A decision-list algorithm is then used to identify other reliable collocations. This training algorithm calculates the probability P(Sense | Collocation), and the decision list is ranked by the log-likelihood ratio:
Log( P(SenseA | Collocationi) / P(SenseB | Collocationi) )
A smoothing algorithm will then be used to avoid 0 values. The decision-list algorithm resolves many problems in a large set of non-independent evidence source by using only the most reliable piece of evidence rather than the whole matching collocation set.
The new resulting classifier will then be applied to the whole sample set. Add those examples in the residual that are tagged as A or B with probability above a reasonable threshold to the seed sets. Apply the decision-list algorithm and the above adding step iteratively. As more newly-learned collocations are added to the seed sets, the sense A or sense B set will grow, and the original residual will shrink. However, these collocations stay in the seed sets only if their probability of classification remains above the threshold, otherwise they are returned to the residual for later classification. At the end of each iteration, the ‘One sense per discourse’ property can be used to help preventing initially mistagged collocates and hence improving the purity of the seed sets.

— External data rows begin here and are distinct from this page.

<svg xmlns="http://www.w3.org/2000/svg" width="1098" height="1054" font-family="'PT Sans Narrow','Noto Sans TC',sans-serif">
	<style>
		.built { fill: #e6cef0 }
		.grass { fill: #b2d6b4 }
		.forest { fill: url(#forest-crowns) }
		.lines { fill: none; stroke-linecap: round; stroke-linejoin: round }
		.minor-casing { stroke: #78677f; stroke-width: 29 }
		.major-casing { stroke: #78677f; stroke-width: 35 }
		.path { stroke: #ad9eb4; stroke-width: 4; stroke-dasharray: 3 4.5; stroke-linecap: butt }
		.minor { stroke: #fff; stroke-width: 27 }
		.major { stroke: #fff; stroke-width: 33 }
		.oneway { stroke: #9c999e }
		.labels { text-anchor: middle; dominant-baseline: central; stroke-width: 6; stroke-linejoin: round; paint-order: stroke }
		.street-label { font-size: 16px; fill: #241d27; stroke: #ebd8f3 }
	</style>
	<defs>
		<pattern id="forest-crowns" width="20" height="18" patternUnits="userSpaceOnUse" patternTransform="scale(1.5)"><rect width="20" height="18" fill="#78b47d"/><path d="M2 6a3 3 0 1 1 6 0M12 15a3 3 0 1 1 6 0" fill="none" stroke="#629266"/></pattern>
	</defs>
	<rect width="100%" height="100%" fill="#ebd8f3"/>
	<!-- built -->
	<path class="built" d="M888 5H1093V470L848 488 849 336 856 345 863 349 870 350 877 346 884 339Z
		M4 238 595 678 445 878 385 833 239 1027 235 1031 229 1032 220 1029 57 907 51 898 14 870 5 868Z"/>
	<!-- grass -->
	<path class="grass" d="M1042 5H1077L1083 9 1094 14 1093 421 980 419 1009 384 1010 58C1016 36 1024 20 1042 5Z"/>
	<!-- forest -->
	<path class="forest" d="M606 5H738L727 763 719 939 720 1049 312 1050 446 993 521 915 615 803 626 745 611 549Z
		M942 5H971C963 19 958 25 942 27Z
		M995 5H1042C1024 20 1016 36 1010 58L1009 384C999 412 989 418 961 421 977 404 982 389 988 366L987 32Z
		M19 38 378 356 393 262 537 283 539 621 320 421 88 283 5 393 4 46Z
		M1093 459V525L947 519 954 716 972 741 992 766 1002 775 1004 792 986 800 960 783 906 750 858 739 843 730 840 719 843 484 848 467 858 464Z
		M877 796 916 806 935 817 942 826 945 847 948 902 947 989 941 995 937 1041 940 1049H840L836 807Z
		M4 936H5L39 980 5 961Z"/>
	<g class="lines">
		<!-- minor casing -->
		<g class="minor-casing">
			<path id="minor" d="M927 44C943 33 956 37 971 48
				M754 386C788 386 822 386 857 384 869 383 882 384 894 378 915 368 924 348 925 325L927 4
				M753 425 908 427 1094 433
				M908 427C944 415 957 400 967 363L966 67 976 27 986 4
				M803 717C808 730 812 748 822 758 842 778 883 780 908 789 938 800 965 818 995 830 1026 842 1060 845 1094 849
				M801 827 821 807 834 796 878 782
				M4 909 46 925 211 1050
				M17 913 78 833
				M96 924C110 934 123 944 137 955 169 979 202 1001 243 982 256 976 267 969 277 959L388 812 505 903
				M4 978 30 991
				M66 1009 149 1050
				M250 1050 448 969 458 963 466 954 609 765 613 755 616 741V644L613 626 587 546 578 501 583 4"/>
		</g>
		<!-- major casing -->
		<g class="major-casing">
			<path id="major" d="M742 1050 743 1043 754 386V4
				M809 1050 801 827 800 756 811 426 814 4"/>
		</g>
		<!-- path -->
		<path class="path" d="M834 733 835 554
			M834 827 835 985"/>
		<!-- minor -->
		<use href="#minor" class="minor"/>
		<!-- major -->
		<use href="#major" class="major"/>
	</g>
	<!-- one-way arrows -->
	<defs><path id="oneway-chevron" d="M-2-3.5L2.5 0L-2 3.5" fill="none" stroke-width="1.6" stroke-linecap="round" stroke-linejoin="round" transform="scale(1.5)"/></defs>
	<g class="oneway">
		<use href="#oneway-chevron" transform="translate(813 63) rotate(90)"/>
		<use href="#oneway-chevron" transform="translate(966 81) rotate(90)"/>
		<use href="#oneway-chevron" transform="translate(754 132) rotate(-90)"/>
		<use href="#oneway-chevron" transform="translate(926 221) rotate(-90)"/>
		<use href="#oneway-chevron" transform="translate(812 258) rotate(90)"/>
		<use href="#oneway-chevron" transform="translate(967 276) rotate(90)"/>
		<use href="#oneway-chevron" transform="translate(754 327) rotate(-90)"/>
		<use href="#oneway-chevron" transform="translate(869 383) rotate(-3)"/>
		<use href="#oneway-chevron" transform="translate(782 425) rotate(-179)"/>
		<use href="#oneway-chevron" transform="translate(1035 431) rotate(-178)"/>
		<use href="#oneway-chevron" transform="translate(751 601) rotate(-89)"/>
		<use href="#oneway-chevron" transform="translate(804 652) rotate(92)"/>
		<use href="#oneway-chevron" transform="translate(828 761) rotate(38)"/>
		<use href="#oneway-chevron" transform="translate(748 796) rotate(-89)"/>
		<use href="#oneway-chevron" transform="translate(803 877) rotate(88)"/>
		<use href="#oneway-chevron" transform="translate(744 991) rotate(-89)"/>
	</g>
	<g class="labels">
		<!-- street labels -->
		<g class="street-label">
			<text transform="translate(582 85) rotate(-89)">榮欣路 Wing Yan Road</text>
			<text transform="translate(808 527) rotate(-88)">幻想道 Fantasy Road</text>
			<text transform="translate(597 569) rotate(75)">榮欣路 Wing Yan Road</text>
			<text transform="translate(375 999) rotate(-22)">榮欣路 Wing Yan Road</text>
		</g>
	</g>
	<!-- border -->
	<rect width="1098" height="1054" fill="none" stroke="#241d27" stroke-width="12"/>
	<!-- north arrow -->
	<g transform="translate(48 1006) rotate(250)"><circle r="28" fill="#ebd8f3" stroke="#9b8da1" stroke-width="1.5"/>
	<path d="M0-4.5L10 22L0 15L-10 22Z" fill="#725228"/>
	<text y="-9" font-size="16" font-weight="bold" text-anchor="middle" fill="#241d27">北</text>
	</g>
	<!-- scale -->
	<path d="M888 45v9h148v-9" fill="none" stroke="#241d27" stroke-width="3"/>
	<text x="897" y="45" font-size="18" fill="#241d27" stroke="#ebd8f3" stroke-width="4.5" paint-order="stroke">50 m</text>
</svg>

In order to avoid strong collocates becoming indicators for the wrong class, the class-inclusion threshold needs to be randomly altered. For the same purpose, after intermediate convergence the algorithm will also need to increase the width of the context window.
The algorithm will continue to iterate until no more reliable collocations are found. The ‘One sense per discourse’ property can be used here for error correction. For a target word that has a binary sense partition, if the occurrences of the majority sense A exceed that of the minor sense B by a certain threshold, the minority ones will be relabeled as A. According to Yarowsky, for any sense to be clearly dominant, the occurrences of the target word should not be less than 4.
When the algorithm converges on a stable residual set, a final decision list of the target word is obtained. The most reliable collocations are at the top of the new list instead of the original seed words. The original untagged corpus is then tagged with sense labels and probabilities. The final decision list may now be applied to new data, the collocation with the highest rank in the list is used to classify the new data. For example, if the highest ranking collocation of the target word in the new data set is of sense A, then the target word is classified as sense A.